I have also become vocal about increasing the knowledge and awareness about the African-American community among my fellow Asian Americans. If not for the terrible struggles that they endured through the Civil Rights movement, we Asian Americans would not be enjoying the equality and freedom that we are.

Sometimes I am the only Asian American in many African-American or Caucasian gatherings. Where is the diversity that is so much talked about? Why is Sunday morning still the most segregated hour in America? Why do we not understand that a creative, progressive environment has to be created for any minority community to do well? Is that not what America is based on, and the reason immigrants came?

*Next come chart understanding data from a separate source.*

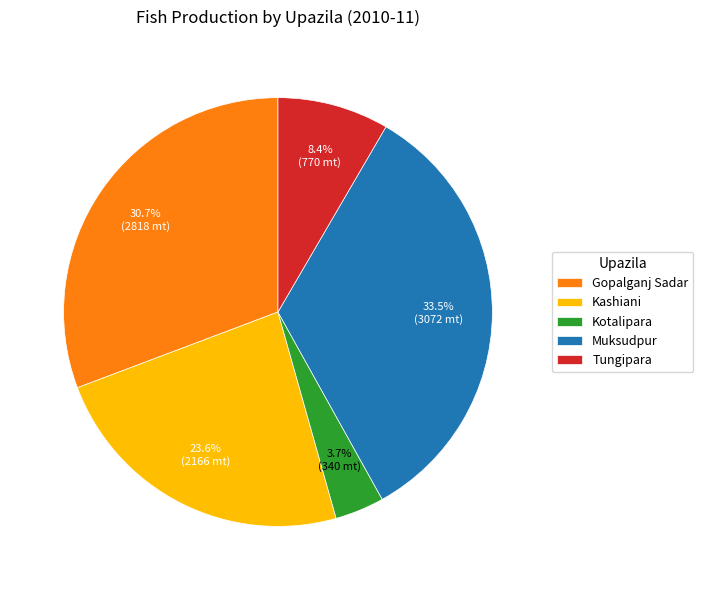

Between Kashiani and Kotalipara, which is larger?

Kashiani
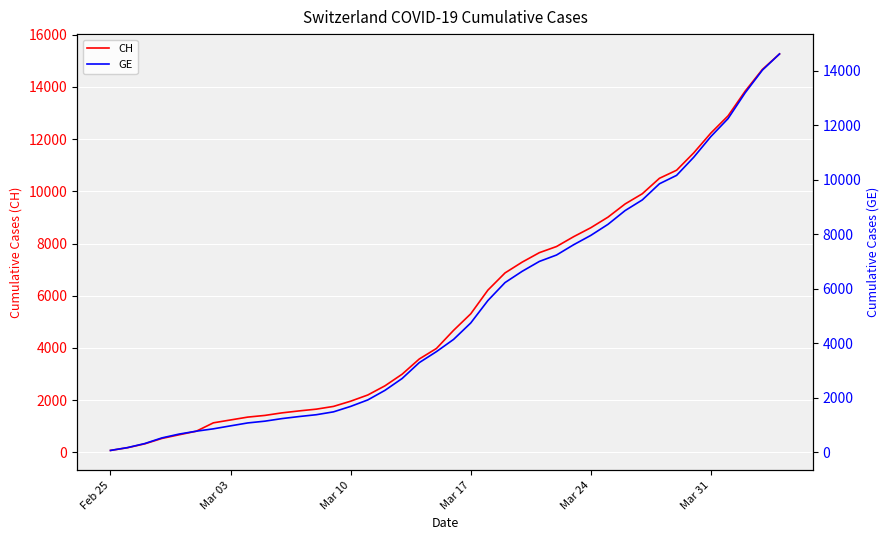

What is the smallest value displayed?

72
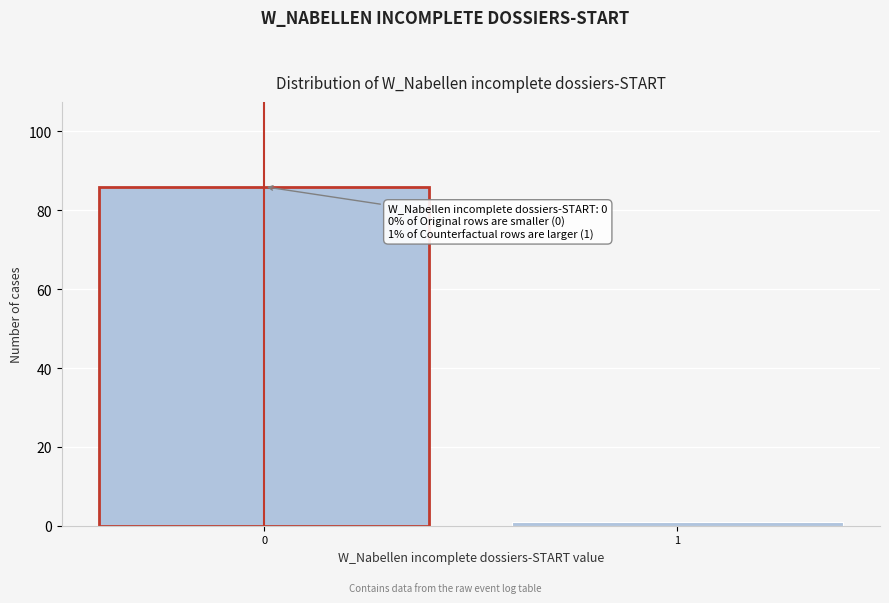

Reading left to right, transcribe all the data shown in this chart.

86	1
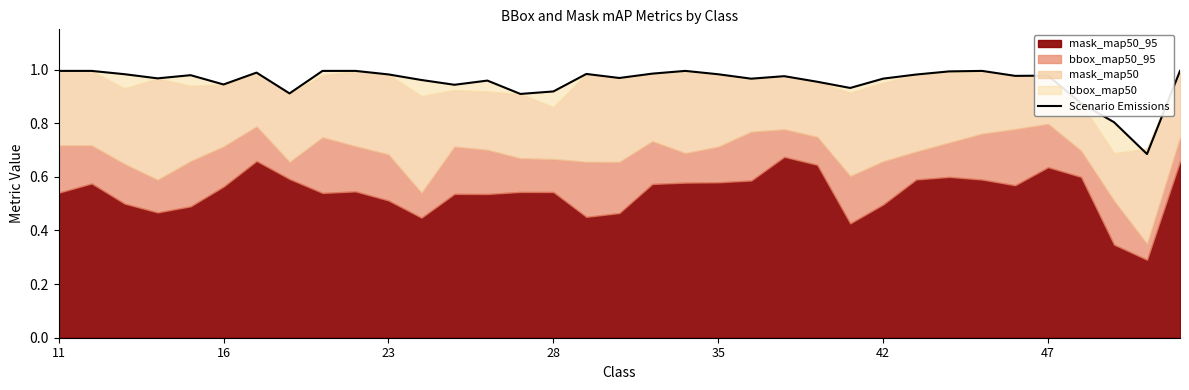

What is the value of the 16th point from the left?

0.9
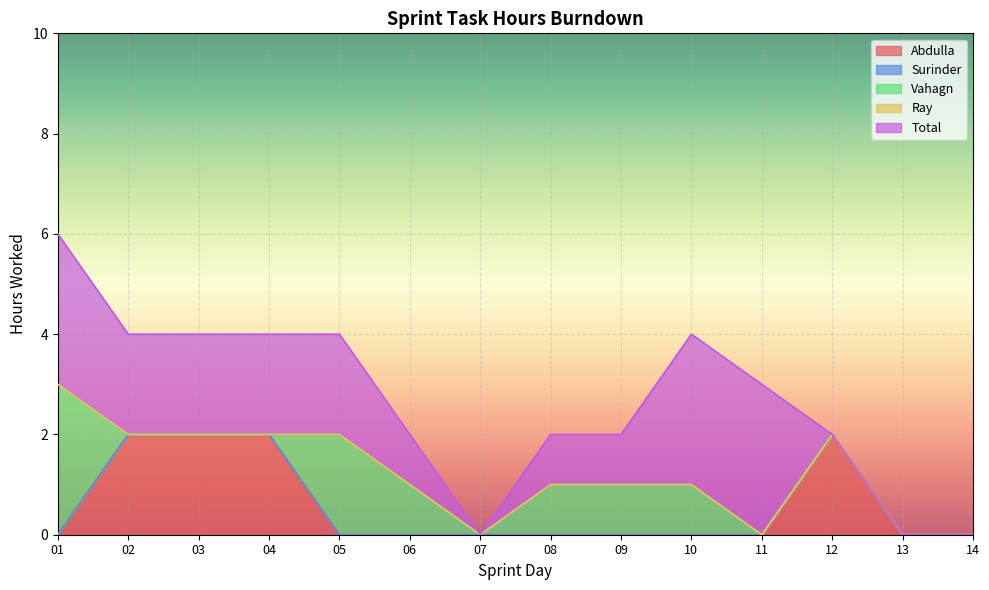

True or false: Ray and Abdulla cross at least once.

False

Now, as a public health professional in Georgia, I sometimes find myself in the middle of the crossfire between African-Americans and Caucasians, each questioning the other about entitlements and other issues. How do I respond as a brown-skinned person? I try to become the unifier rather than the divider; I try to become the listener rather than the finger pointer, and provide a forum for both the races to come to a common ground. Sometimes all it takes for a community to progress is love, compassion, nurturing and empowerment.

Sometimes I see boards and agencies making decisions using the color of the person’s skin as their basis. Is that what we want to pass on to our next generation? Shouldn’t we be teaching that we are all one human race with similar goals and aspirations? And that we should be compassionate to each other? This education needs to be imparted not just in schools but in homes, by parents as well.

There are a lot of opportunities that can be created by communities to work together and to learn about each other. We need more unifiers rather than dividers; we need more compassionate humanitarians rather than rabid politicians.

Today I live in the midst of African-Americans, Caucasians, and Hispanics in my day-to-day life. I have African-American parents who have befriended me, and an African-American brother who would come to my rescue in any situation. The African-American community refers to me as a “sister,” and as they say, once a sister always a sister. So I have been jolted by the realization that I once viewed minorities with fear. As a believer in the Humanitarian religion, I also know that the color of the skin does not really matter. And as a medical practitioner, I see that every human being has one heart, two lungs, and a brain. This is the human race! Because of this greater understanding, I decided several years ago to cross the invisible line and walk in harmony with the entire human race.

[Nazeera Dawood has a Master’s in Public Health from the University of North Carolina, and a medical degree from Bangalore University, India. Besides serving as a Director in the Fulton County Health Promotion Services, she has also served on the President’s Commission on Race and Ethnicity at Emory University.]